*GIVEN ENTRIES*
--- START ---
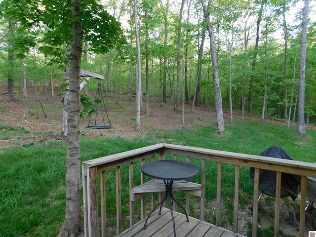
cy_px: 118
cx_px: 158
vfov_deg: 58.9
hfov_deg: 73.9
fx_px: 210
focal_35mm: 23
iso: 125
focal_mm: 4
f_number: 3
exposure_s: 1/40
--- END ---
--- START ---
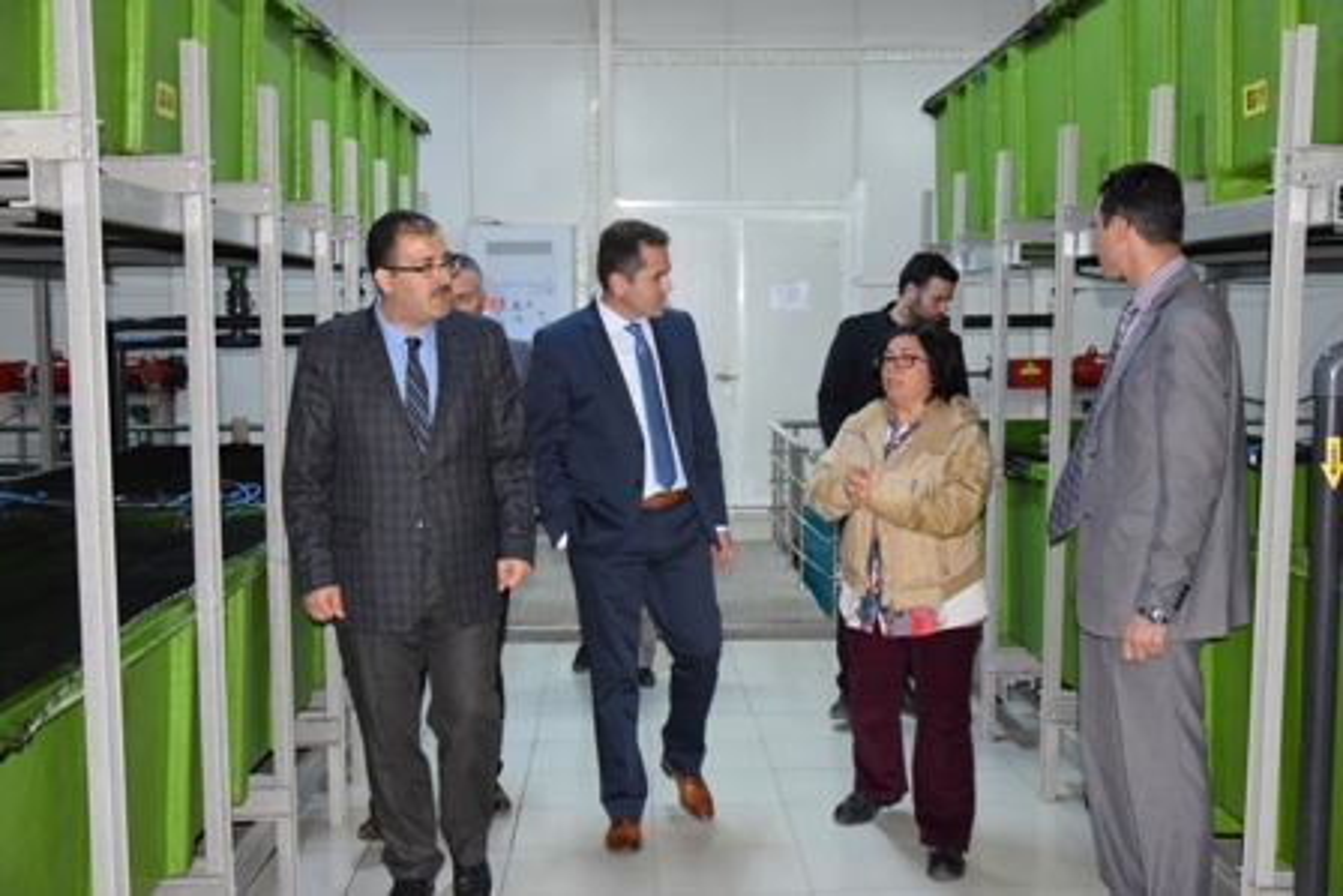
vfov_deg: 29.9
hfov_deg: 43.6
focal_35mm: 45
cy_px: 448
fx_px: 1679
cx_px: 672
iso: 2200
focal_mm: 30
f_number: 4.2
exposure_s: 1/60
--- END ---
*WHAT TO WORK ON*
Taking the line with "focal_35mm: 45" as the first and the line with "exposure_s: 1/60" as the last, retype that stretch of the data above exactly, with no other lines.

*TASK OUTPUT*
focal_35mm: 45
cy_px: 448
fx_px: 1679
cx_px: 672
iso: 2200
focal_mm: 30
f_number: 4.2
exposure_s: 1/60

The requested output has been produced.